[Instruction 1]:
In the pandas tutorial, what are all the file names that appear in its code?
[Instruction 2]:
Could you extract the part of the pandas tutorial between "### sort by" and "df=pd.DataFrame(data,index=['c','a','b'])", inclusive?
[Instruction 3]:
Answer these questions on the pandas tutorial:
(a) What value does df['Temp'].sum() return?
(b) What kind of indexing does the tutorial say iloc() is?
(c) Which index labels are passed to pd.DataFrame in the sort-by-index code?

[Quoted passage]:
■ ■ ■

Index(['place', 'Temp', 'event'], dtype='object')

### Accessing particular column

In [99]:
df.Temp

0    30
1    25
2    40
Name: Temp, dtype: int64

### Another way of accessing columns

In [104]:
df['Temp']

0    30
1    25
2    40
Name: Temp, dtype: int64

### Accessing Multiple columns

In [108]:
df[['place','event']]

Unnamed: 0,place,event
0,Hyderabad,Rainy
1,Banglore,snowy
2,Chennai,sunny


In [109]:
df['Temp'].sum()

95

## READ AND WRITE CSV and XLS FILES

### To read csv file

In [115]:
import pandas as pd
#df=pd.read_csv('filename.csv')
#df

### To read XLS file

In [None]:
import pandas as pd
#df=pd.read_excel('filename.xlsx')
#df

### To write csv file

In [None]:
import pandas as pd
#df.to_csv('newfilename.csv')

### To write XLS file

In [None]:
import pandas as pd
#df.to_excel('newfilename.xlsx')

In [117]:
import pandas as pd
df=pd.read_csv('weather.csv')
df

Unnamed: 0,place,Temp,event
0,Hyderabad,30,Rainy
1,Banglore,25,snowy
2,Chennai,40,sunny


## INDEXING AND SELECTION OF DATA
   * loc()
   * iloc()

### Slicing a dataframe

In [119]:
df[:2]  #slicing can be done to retrieve the rows

Unnamed: 0,place,Temp,event
0,Hyderabad,30,Rainy
1,Banglore,25,snowy


with the help of loc() and iloc(), we can select certain rows

loc() uses string indices

iloc() uses integers

### loc()
It is a label based indexing


In [131]:
df.loc[1]

place    Banglore
Temp           25
event       snowy
Name: 1, dtype: object

In [136]:
df.loc[:2]   #using index to access data

Unnamed: 0,place,Temp,event
0,Hyderabad,30,Rainy
1,Banglore,25,snowy
2,Chennai,40,sunny


### iloc()
It is a integer based indexing

In [137]:
df.iloc[1]

place    Banglore
Temp           25
event       snowy
Name: 1, dtype: object

In [141]:
df.iloc[:2] #which is same as slicing mentioned above

Unnamed: 0,place,Temp,event
0,Hyderabad,30,Rainy
1,Banglore,25,snowy


## SORTING OF DATA

   * sort by index
   * sort by value

### sort by index

In [144]:
data={'place':['Hyderabad','Banglore','Chennai'],
      'Temp':[30,25,40],
      'event':['Rainy','snowy','sunny'] 
     }
df=pd.DataFrame(data,index=['c','a','b'])

■ ■ ■

[Data under study]:

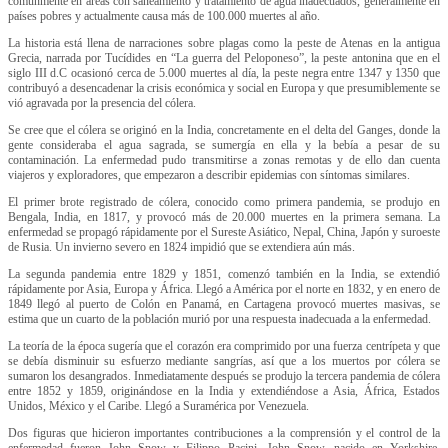
comúnmente en áreas con saneamiento y tratamiento de agua inadecuados, generalmente en
países pobres y actualmente causa más de 100.000 muertes al año.
La historia está llena de narraciones sobre plagas como la peste de Atenas en la antigua
Grecia, narrada por Tucídides en “La guerra del Peloponeso”, la peste antonina que en el
siglo III d.C ocasionó cerca de 5.000 muertes al día, la peste negra entre 1347 y 1350 que
contribuyó a desencadenar la crisis económica y social en Europa y que presumiblemente se
vió agravada por la presencia del cólera.
Se cree que el cólera se originó en la India, concretamente en el delta del Ganges, donde la
gente consideraba el agua sagrada, se sumergía en ella y la bebía a pesar de su
contaminación. La enfermedad pudo transmitirse a zonas remotas y de ello dan cuenta
viajeros y exploradores, que empezaron a describir epidemias con síntomas similares.
El primer brote registrado de cólera, conocido como primera pandemia, se produjo en
Bengala, India, en 1817, y provocó más de 20.000 muertes en la primera semana. La
enfermedad se propagó rápidamente por el Sureste Asiático, Nepal, China, Japón y suroeste
de Rusia. Un invierno severo en 1824 impidió que se extendiera aún más.
La segunda pandemia entre 1829 y 1851, comenzó también en la India, se extendió
rápidamente por Asia, Europa y África. Llegó a América por el norte en 1832, y en enero de
1849 llegó al puerto de Colón en Panamá, en Cartagena provocó muertes masivas, se
estima que un cuarto de la población murió por una respuesta inadecuada a la enfermedad.
La teoría de la época sugería que el corazón era comprimido por una fuerza centrípeta y que
se debía disminuir su esfuerzo mediante sangrías, así que a los muertos por cólera se
sumaron los desangrados. Inmediatamente después se produjo la tercera pandemia de cólera
entre 1852 y 1859, originándose en la India y extendiéndose a Asia, África, Estados
Unidos, México y el Caribe. Llegó a Suramérica por Venezuela.
Dos figuras que hicieron importantes contribuciones a la comprensión y el control de la
enfermedad fueron John Snow y Filippo Pacini. John Snow, nacido en Yorkshire,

■ ■ ■

[Expected answer 1]:
filename.csv, filename.xlsx, newfilename.csv, newfilename.xlsx, weather.csv

[Expected answer 2]:
### sort by index

In [144]:
data={'place':['Hyderabad','Banglore','Chennai'],
      'Temp':[30,25,40],
      'event':['Rainy','snowy','sunny'] 
     }
df=pd.DataFrame(data,index=['c','a','b'])

[Expected answer 3]:
(a) 95
(b) Integer-based indexing
(c) 'c', 'a', and 'b'